Has anyone heard from miraclesun, did he make his first trip or what?


----------



## jacobhobbs

Shoestring... I need some assistance. sheck out my thread and let me know what you think


----------



## thedrty

Ay mait.... Good luck on the travels and ride safe....4 things to remeber
1. slack action....HOLD ON TIGHT AND SIT THE FUCK DOWN
2. the knuckle....DO NOT STEP ON THIS OR YOUR FUCKED
3. 3 points contact....2 FEET 1 HAND..2 HANDS 1 FOOT...3 POINTS OF CONTACT AT ALL TIMES
4. On the fly...DONT HOP ON THE FLY UNTIL YOU GOT EXPERIENCE 
oh and an addon.... Figure out the diffrence between suicides and rideables


----------



## thedrty

if you want i can meet you somewhere and show you the ropes as well...idgaf


----------



## Desperado Deluxe

thedrty said:


> Ay mait.... Good luck on the travels and ride safe....4 things to remeber
> 1. slack action....HOLD ON TIGHT AND SIT THE FUCK DOWN
> 2. the knuckle....DO NOT STEP ON THIS OR YOUR FUCKED
> 3. 3 points contact....2 FEET 1 HAND..2 HANDS 1 FOOT...3 POINTS OF CONTACT AT ALL TIMES
> 4. On the fly...DONT HOP ON THE FLY UNTIL YOU GOT EXPERIENCE
> oh and an addon.... Figure out the diffrence between suicides and rideables


this is a really old thread dude.


----------



## Coywolf

I didn't even know shoestring was on here, lol


----------



## Odin

thedrty said:


> Ay mait.... Good luck on the travels and ride safe....4 things to remeber
> 1. slack action....HOLD ON TIGHT AND SIT THE FUCK DOWN
> 2. the knuckle....DO NOT STEP ON THIS OR YOUR FUCKED
> 3. 3 points contact....2 FEET 1 HAND..2 HANDS 1 FOOT...3 POINTS OF CONTACT AT ALL TIMES
> 4. On the fly...DONT HOP ON THE FLY UNTIL YOU GOT EXPERIENCE
> oh and an addon.... Figure out the diffrence between suicides and rideables




Are you overcompensating for the size of your train? ::cigar::


----------



## Desperado Deluxe

Coywolf said:


> I didn't even know shoestring was on here, lol


yup even spoon lady Abby has a profile.


----------

**STATED TASK**: In the forum thread about riding trains, how many points of contact does thedrty say to keep at all times?

**INFORMATION SHOWN**:
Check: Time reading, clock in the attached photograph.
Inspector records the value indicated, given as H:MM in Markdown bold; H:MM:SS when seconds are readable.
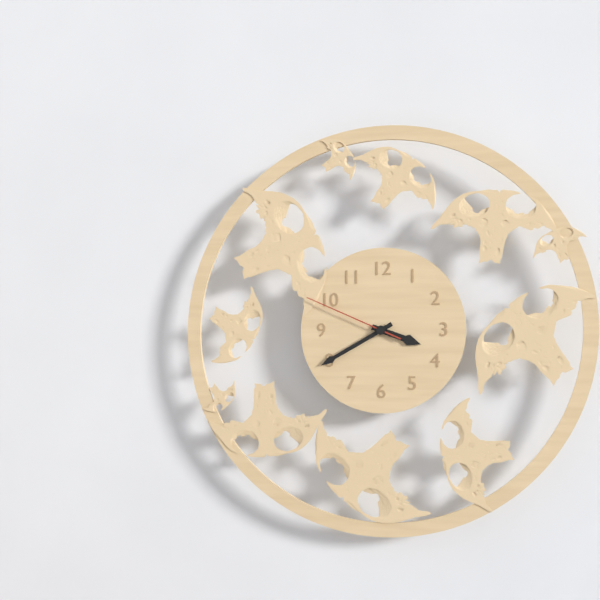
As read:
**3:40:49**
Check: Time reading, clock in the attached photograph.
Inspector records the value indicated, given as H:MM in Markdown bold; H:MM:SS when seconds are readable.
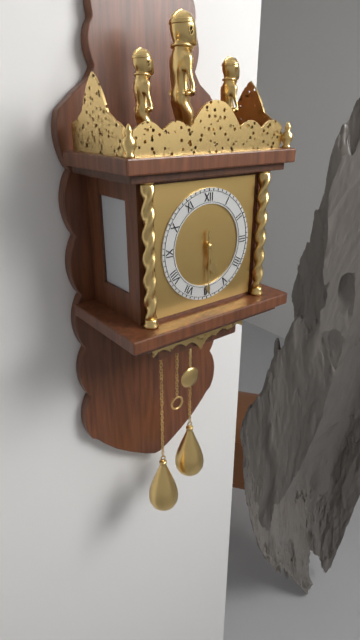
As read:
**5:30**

* * *

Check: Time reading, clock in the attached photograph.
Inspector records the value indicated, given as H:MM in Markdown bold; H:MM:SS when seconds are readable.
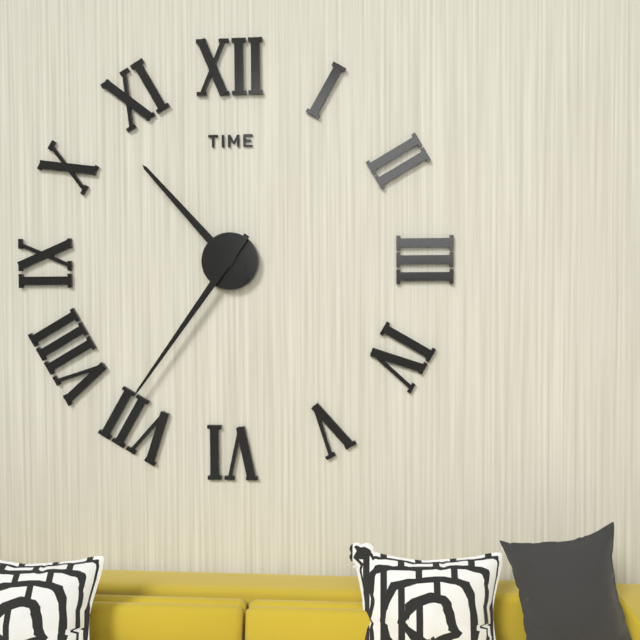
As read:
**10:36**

==

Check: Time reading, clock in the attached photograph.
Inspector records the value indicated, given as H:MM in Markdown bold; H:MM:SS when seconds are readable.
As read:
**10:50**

**WRITTEN ANSWER**: Three: two feet and one hand, or two hands and one foot.